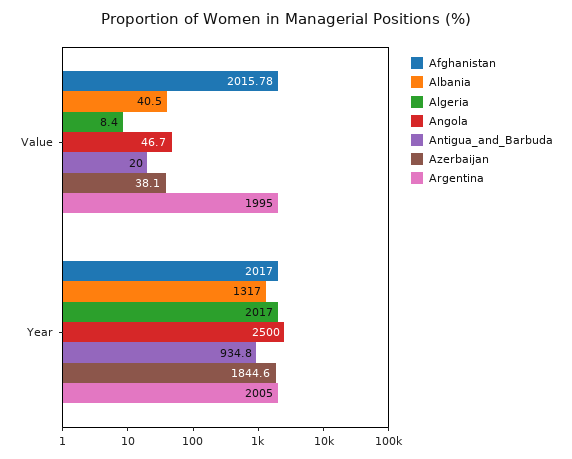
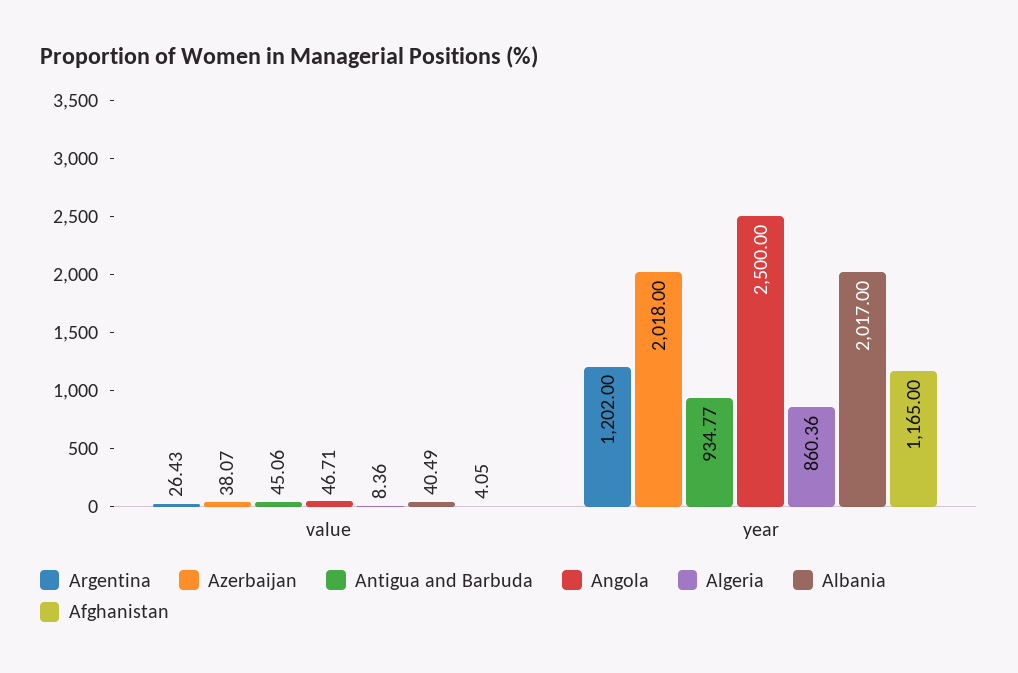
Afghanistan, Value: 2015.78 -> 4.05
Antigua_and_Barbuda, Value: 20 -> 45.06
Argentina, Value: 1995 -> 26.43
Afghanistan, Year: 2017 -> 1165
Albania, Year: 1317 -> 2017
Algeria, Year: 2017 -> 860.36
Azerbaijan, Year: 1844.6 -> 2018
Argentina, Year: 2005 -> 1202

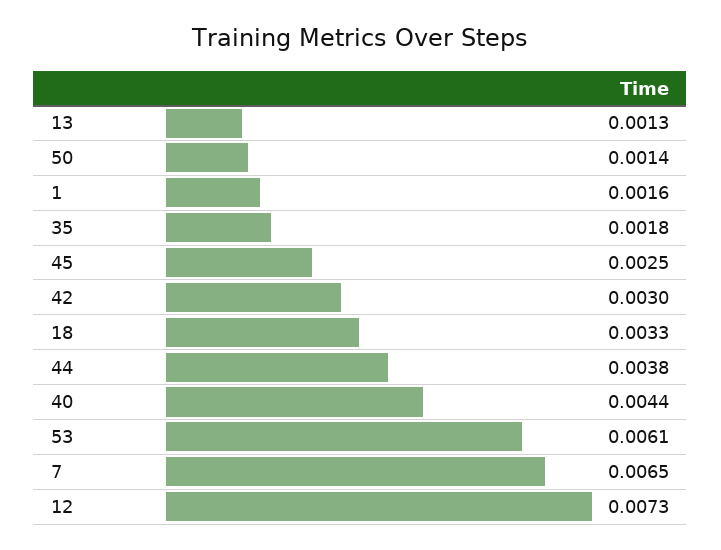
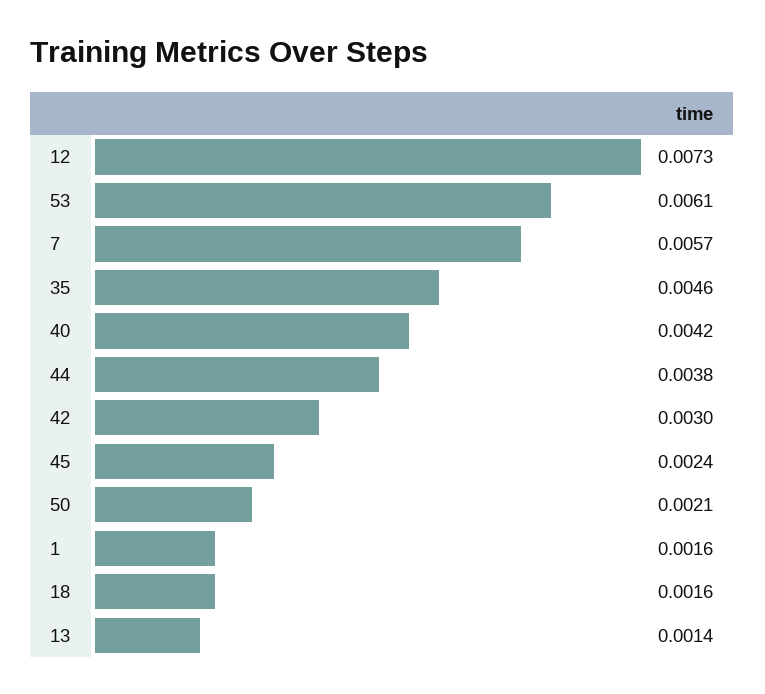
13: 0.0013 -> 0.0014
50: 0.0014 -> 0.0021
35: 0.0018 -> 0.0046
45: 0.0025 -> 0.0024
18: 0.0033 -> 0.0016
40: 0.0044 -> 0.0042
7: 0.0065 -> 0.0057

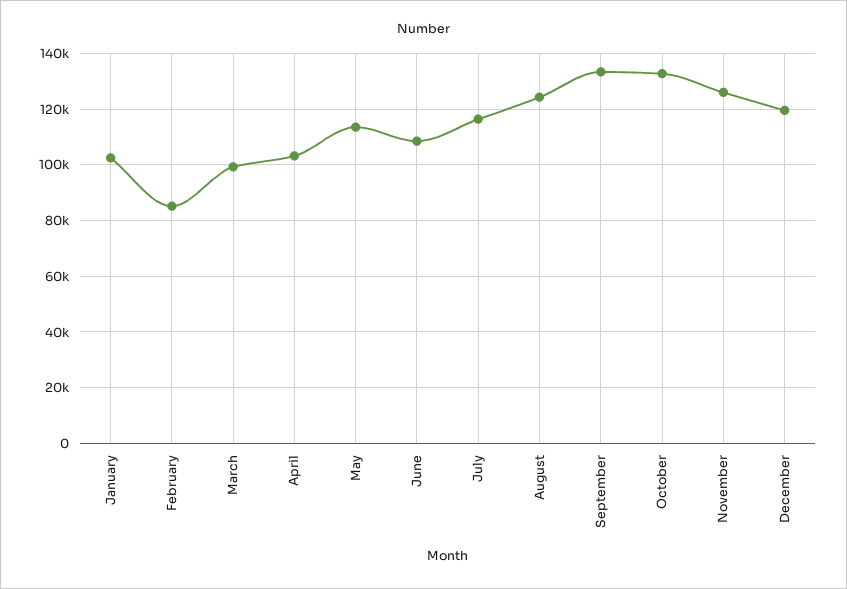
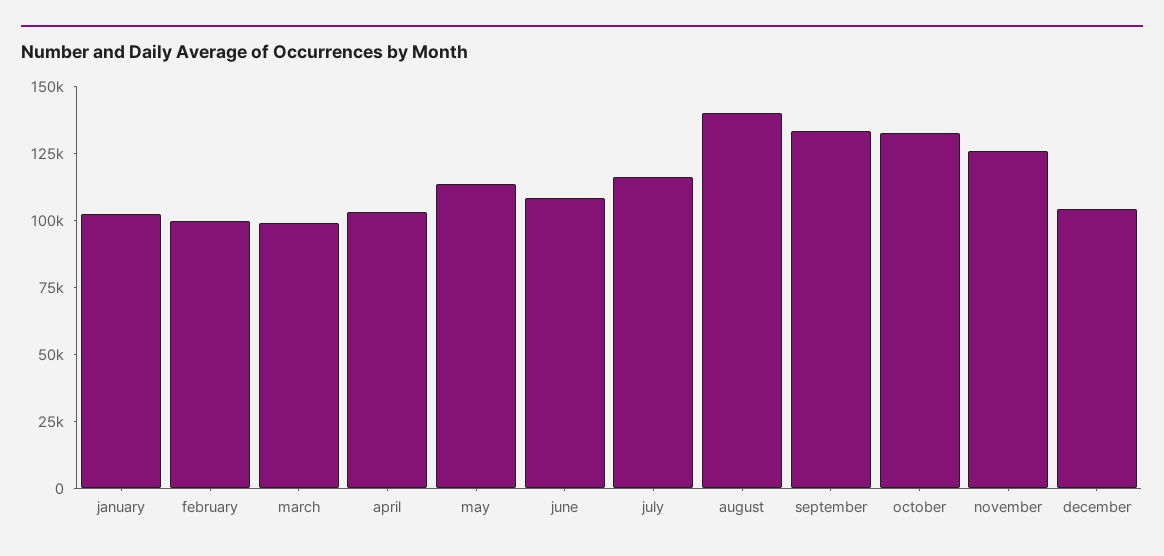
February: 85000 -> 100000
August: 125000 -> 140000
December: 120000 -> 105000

Task details
Since only the number is needed, state how many lines of the listing contain the word "Argentina".

Result of the exercise
2